Have a go at… bat walks at Sherwood Forest
The Major Oak holds a major secret. Nestled where the great Robin Hood himself is said to have once hidden, a roost of bats huddle together until nightfall; awaiting the chance to stretch their wings and enjoy a bite to eat. (Please note – not the vampire variety!)
Once the crowds of Robin Hood hunters head for home, the forest comes alive with a new kind of noise. From the screech of a tawny owl, to the rustling of a rabbit – the evening is merely the beginning at Sherwood.
I spent last Saturday evening on a bat walk at Sherwood Forest, an hour long tour which takes you on a guided walk after dusk, in the hope of spotting a bat or two. Armed with very little knowledge about bats – only the gruesome blood lusting images played out on the big screen – I was keen to learn about these creatures, and look forward to watching them in a natural habitat – and I wasn’t alone.

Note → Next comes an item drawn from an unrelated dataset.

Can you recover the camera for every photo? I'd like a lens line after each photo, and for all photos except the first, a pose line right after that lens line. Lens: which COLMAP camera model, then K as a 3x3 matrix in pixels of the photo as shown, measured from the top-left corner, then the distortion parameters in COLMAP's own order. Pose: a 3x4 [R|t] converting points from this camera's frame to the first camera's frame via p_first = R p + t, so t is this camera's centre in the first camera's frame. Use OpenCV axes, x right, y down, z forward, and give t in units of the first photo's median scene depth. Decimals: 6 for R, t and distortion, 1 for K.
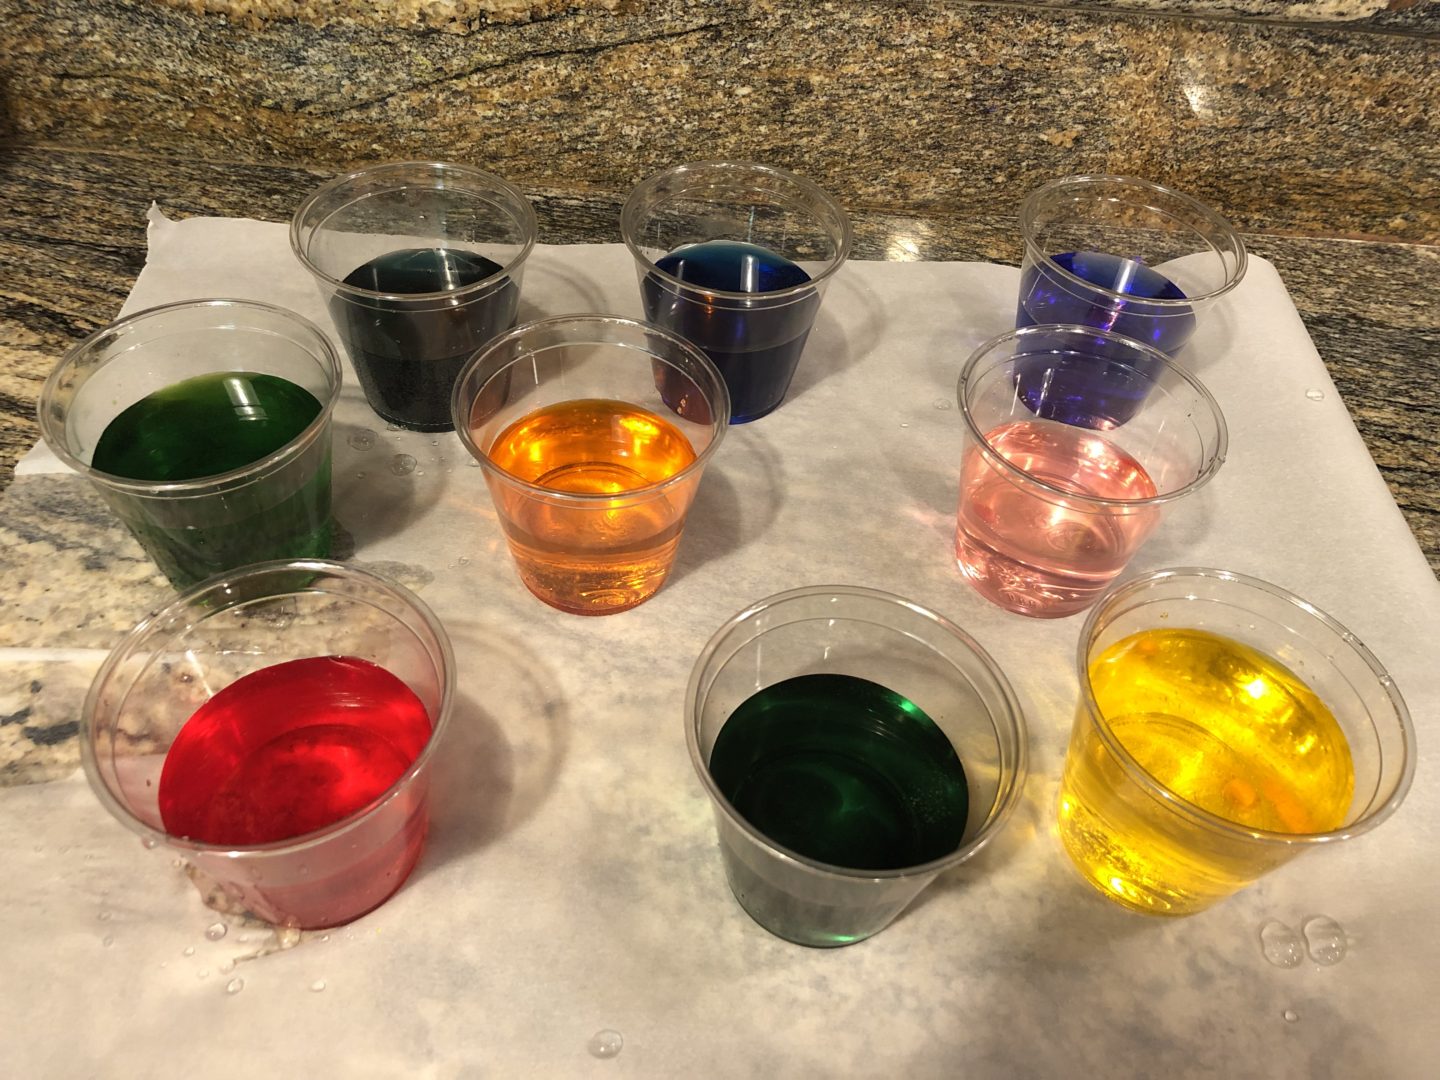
lens RADIAL K [[1170.0, 0, 722.1], [0, 1170.0, 539.3], [0, 0, 1]] dist [0.056643, -0.033793]
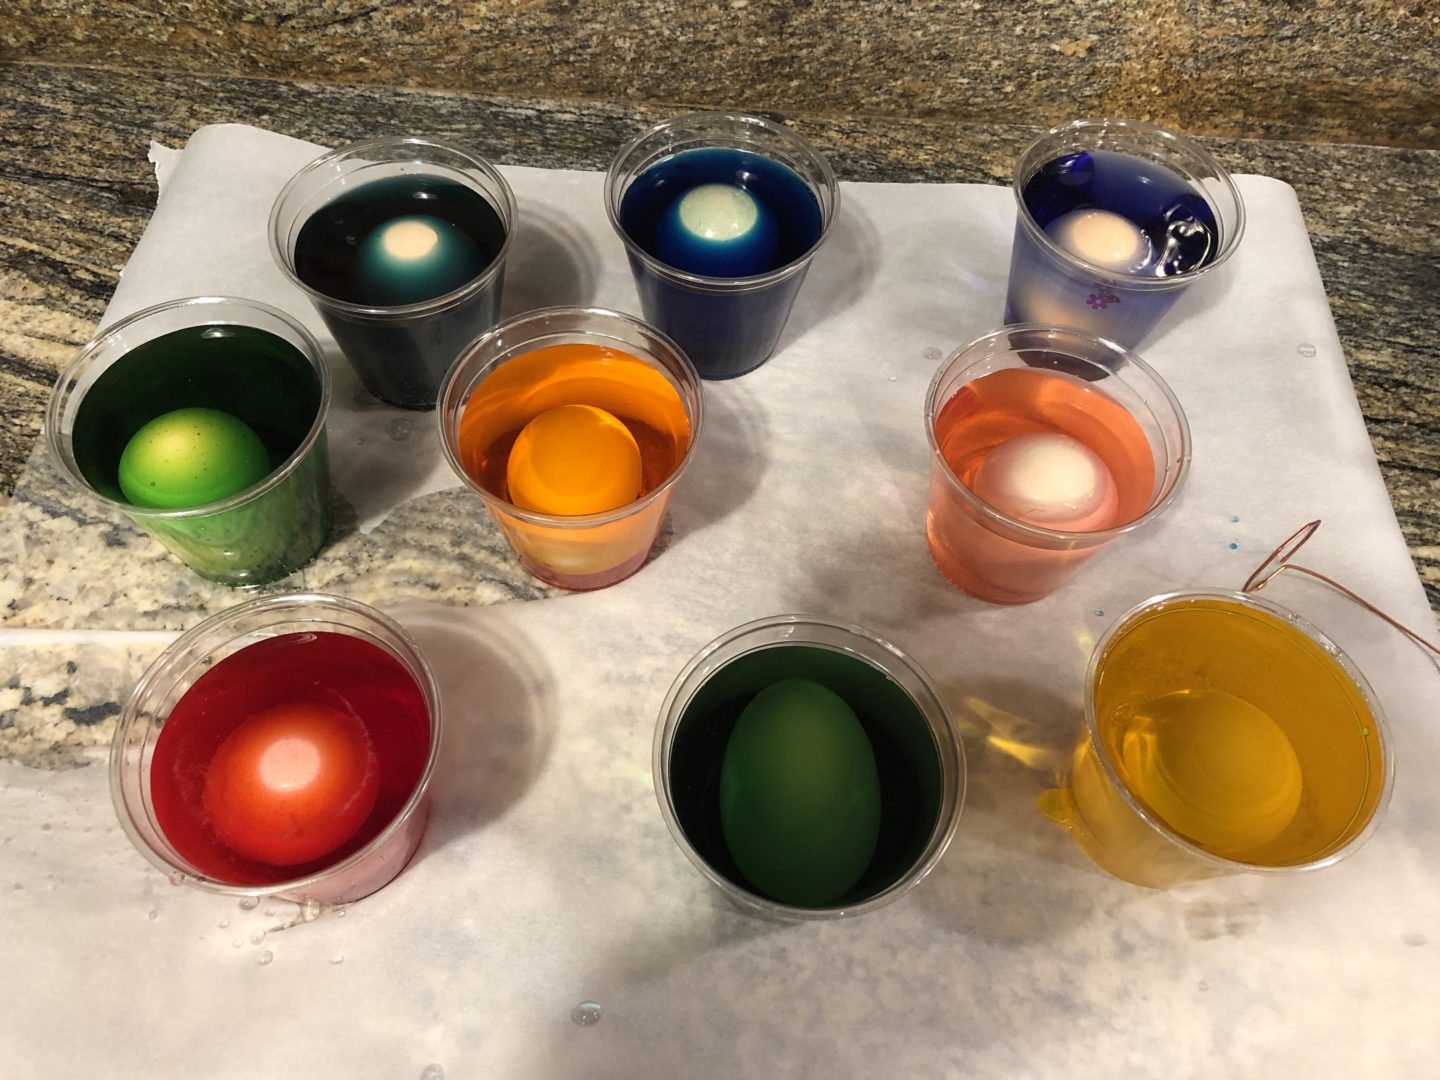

Arriving late into the evening at half past nine for our tour, we were pleasantly surprised to see a strong gathering of over twenty people, also here to enjoy the bat walk that evening. There were some real bat fanatics with excited bat chat from the different sonar equipment on offer, to the excitement at the possibility of seeing the many species of bats native to the forest.
The ranger who led the walk certainly knew his bat facts. Before we set off, he filled us with information from the several species of bats that live in the Forest (believed to be up to 11 out of 18 species recorded across Britain), to their dietary requirements and nesting preferences.
He also managed to dispel a few myths about bats, often vamped up by your typical horror movie; managing to placate any fears we had, and helping us see that bats really are quite fascinating. Not only did he equip us with knowledge, he also provided the perfect equipment for detecting the nocturnal residents.
Throughout the walk we were invited to share around ‘bat detectors’ which picked up sonar signals given off by the bats as they fly overhead. Using a frequency level of around 45, we were able to pick up clicking sounds of bats as they danced through the trees. The chance to not only see the bats but hear them too provided a great sensory experience.
Everyone became animated at the slightest clicking sound, gathering excitedly around the box that gave away a bat’s location.
The ranger was so informed that he could tell the different species from the different range of clicks, and even knew when they were about to feed (the bats create a very comedic ‘raspberry’ type noise as they devour up to 3000 insects a night).
Although there were very few bats visible to us during the tour (bats are migratory and move home often), we were able to enjoy the majestic surroundings of Sherwood Forest.
The walk was a great low impact workout, a gentle amble through the forest at your own pace – although you had to mind for the odd tree stump off the beaten track (torches were recommended for the route back).
Insect repellent was also suggested as a necessity for the walk – the bats knew exactly when to come out of their roost to feed, as the forest was beset with their favourite insects (who were more than happy to take a nibble out of the visitors too!).
The rangers were on hand to answer any bat related questions, and guide people to the best bat spots in the forest. It was not only a chance to see bats in their natural habitat, but to witness other wondrous sights and sounds which may be missed during day visits. Everyone had a great time, young or old – expert or novice, and it was lovely to see people so animated about nature in Notts.
And with the new Batman movie, partly filmed in Nottingham recently, now is the perfect time to check out the real thing. Walks at Sherwood Forest are coming to an end for the season, but be sure to look out for the next one – you’d be batty to miss it.